Sangerowanie sekwencyjne i generowanie myszy cz. 2

width=300Aby zminimalizować ryzyko efektów pozaplanowych spowodowanych przez CRISPR-Cas9, zastosowano następujące strategie. (1) Użyto gRNA z wysokim wynikiem 85. Im wyższy wynik, tym mniejsze prawdopodobieństwo efektów ubocznych. (2) Wygenerowano cztery myszy F0, mianowicie F2, M3, M21 i F22. Spośród tych czterech myszy F0, samce M3 i M21 były jałowe. Dwie pozostałe samice F0 (F2 i F22) zostały następnie użyte jako twórcy dwóch niezależnych szczepów i krzyżowane wstecznie z myszami typu dzikiego (WT) przez dwie generacje, aby wyprodukować potomstwo NF2 skrzyżowane w celu wytworzenia Xrcc2L14P / L14P, Xrcc2L14P / WT lub Xrcc2WT / Myszy WT. (3) Przekazano mutację Xrcc2-c.41T> C u myszy przez sześć pokoleń i odkryliśmy, że fenotyp azoospermii jest segregowany z genotypem homozygoty w dwóch liniach myszy Xrcc2-KI (F2 i F22), odpowiednio.
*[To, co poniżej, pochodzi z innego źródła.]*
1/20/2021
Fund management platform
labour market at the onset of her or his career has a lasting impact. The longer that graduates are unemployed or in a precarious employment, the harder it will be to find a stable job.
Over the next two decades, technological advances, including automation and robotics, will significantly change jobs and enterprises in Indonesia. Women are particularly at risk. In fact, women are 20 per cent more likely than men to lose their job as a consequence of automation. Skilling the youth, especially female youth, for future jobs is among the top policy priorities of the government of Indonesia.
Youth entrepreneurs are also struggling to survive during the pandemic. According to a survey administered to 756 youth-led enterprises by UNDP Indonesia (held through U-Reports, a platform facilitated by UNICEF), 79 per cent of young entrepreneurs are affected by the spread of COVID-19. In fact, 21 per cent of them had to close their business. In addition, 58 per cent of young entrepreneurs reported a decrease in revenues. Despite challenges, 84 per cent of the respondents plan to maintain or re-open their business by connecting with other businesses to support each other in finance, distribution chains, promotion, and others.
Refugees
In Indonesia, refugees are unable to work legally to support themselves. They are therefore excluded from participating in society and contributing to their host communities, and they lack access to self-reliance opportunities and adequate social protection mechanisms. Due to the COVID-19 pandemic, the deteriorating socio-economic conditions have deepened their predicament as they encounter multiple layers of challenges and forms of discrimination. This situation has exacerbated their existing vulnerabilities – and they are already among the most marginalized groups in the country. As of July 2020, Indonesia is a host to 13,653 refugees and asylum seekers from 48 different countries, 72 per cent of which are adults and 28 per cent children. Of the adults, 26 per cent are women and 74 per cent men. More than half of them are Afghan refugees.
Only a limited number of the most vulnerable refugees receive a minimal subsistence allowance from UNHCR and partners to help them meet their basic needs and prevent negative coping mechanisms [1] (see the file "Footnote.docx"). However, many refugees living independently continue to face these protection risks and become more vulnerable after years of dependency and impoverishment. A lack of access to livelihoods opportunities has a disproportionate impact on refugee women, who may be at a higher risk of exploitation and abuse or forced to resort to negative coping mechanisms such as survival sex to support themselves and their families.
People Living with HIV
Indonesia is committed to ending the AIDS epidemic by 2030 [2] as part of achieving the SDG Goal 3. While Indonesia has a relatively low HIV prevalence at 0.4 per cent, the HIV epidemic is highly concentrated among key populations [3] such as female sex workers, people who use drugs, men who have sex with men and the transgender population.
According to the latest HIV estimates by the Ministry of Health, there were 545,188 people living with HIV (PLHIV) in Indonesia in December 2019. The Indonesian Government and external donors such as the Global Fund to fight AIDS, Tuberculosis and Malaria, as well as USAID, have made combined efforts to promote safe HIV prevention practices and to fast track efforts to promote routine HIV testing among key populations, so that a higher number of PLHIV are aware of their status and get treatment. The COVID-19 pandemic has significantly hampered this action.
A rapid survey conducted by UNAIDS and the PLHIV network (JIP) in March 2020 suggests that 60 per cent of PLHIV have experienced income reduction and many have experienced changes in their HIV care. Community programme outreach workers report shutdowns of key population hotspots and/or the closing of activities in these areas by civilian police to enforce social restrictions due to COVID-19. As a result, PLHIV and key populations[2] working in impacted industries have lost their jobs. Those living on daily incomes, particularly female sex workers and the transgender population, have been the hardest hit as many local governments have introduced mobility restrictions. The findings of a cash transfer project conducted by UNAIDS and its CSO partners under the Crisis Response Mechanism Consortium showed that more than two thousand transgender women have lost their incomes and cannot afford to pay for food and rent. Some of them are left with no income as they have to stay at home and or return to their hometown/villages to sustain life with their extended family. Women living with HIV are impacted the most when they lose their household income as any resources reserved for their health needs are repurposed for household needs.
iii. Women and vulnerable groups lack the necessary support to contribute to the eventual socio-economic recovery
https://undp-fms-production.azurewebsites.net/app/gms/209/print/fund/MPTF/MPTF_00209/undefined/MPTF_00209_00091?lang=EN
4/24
Wszystkie protokoły badań na zwierzętach w tym badaniu zostały zatwierdzone przez Komitet ds. Eksperymentu Zwierząt w Hunan Childrens Hospital (Changsha, Chiny). Wszystkie eksperymenty przeprowadzono zgodnie z zatwierdzonymi wytycznymi i przepisami.